En SpaceX zal niet de enige bron van UEMR zijn. Andere bedrijven, ruimtevaartagentschappen en landen lanceren ook concurrerende satellietconstellaties. Hieronder vallen Amazon's Project Kuiper, Eutelsat's OneWeb netwerk (dat wordt gelanceerd door SpaceX), het IRIS² netwerk van de Europese Unie, AST SpaceMobile's gigantische communicatiesatellieten en China's Qianfan, of “Thousand Sails” constellatie, merkte Di Vruno op. “We weten nog niet [hoeveel UEMR deze ruimtevaartuigen zullen uitzenden],” zei Winkel. “Elke satelliet zal UEMR hebben, maar het valt nog te bezien op welk niveau.” Als gevolg daarvan zouden veel andere frequenties beïnvloed kunnen worden, voegde hij eraan toe.
Lange belichtingsopname van de sterrenhemel met daarop honderden sporen van satellieten te zien - Foto: Alan Dyer
Kosmische “vensters” sluiten
UEMR overlapt niet alleen met de frequenties van verre signalen, maar is ook veel intenser, of helderder, dan natuurlijk voorkomende radio-emitterende objecten. De UEMR die wordt uitgezonden door de Gen 2 Starlink satellieten is bijvoorbeeld tot 10 miljoen keer helderder dan de zwakste radio-zichtbare objecten aan de nachtelijke hemel, waaronder oude sterrenstelsels die zich miljarden lichtjaren van de aarde bevinden. “Dit verschil is vergelijkbaar met de zwakste sterren die met het blote oog zichtbaar zijn en de helderheid van de volle maan,” verklaarde Cees Bassa, astronoom aan het Nederlands Instituut voor Radioastronomie (ASTRON) en hoofdauteur van het 2024-onderzoek, eerder. Proberen om signalen te detecteren van voorbij een van deze satellieten is “alsof je een foto neemt terwijl iemand een zaklamp in je richting richt,” zei Winkel.

__OPDRACHT__
Herhaal woordelijk het deel van de tekst over satellietstraling dat begint bij de woorden "En SpaceX zal" en eindigt na "hij eraan toe.".

__Opgeslagen items__
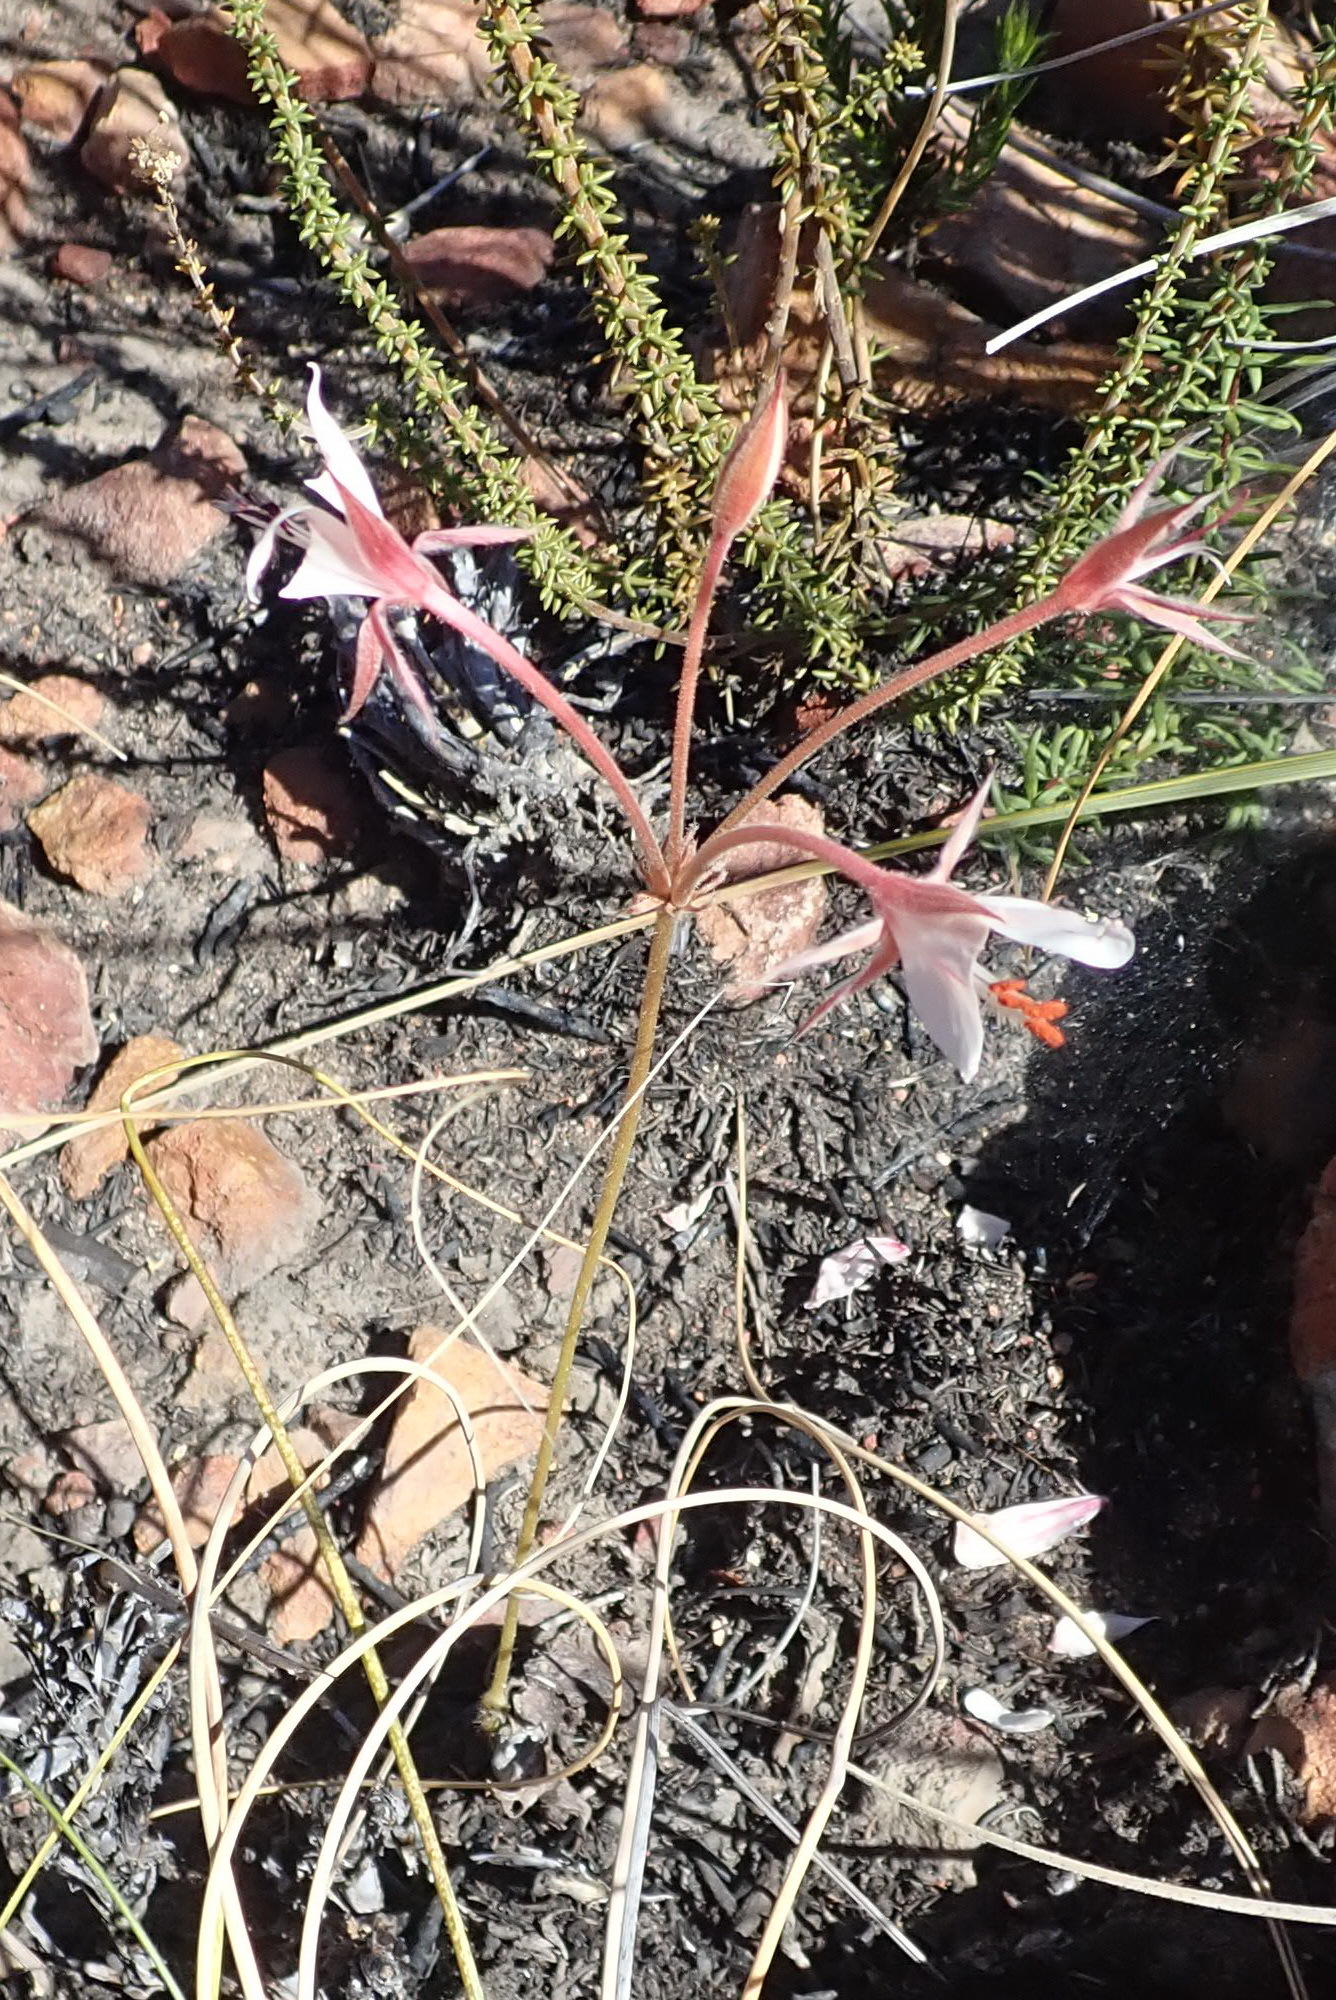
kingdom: Plantae
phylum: Tracheophyta
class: Magnoliopsida
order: Geraniales
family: Geraniaceae
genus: Pelargonium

__ANTWOORD__
En SpaceX zal niet de enige bron van UEMR zijn. Andere bedrijven, ruimtevaartagentschappen en landen lanceren ook concurrerende satellietconstellaties. Hieronder vallen Amazon's Project Kuiper, Eutelsat's OneWeb netwerk (dat wordt gelanceerd door SpaceX), het IRIS² netwerk van de Europese Unie, AST SpaceMobile's gigantische communicatiesatellieten en China's Qianfan, of “Thousand Sails” constellatie, merkte Di Vruno op. “We weten nog niet [hoeveel UEMR deze ruimtevaartuigen zullen uitzenden],” zei Winkel. “Elke satelliet zal UEMR hebben, maar het valt nog te bezien op welk niveau.” Als gevolg daarvan zouden veel andere frequenties beïnvloed kunnen worden, voegde hij eraan toe.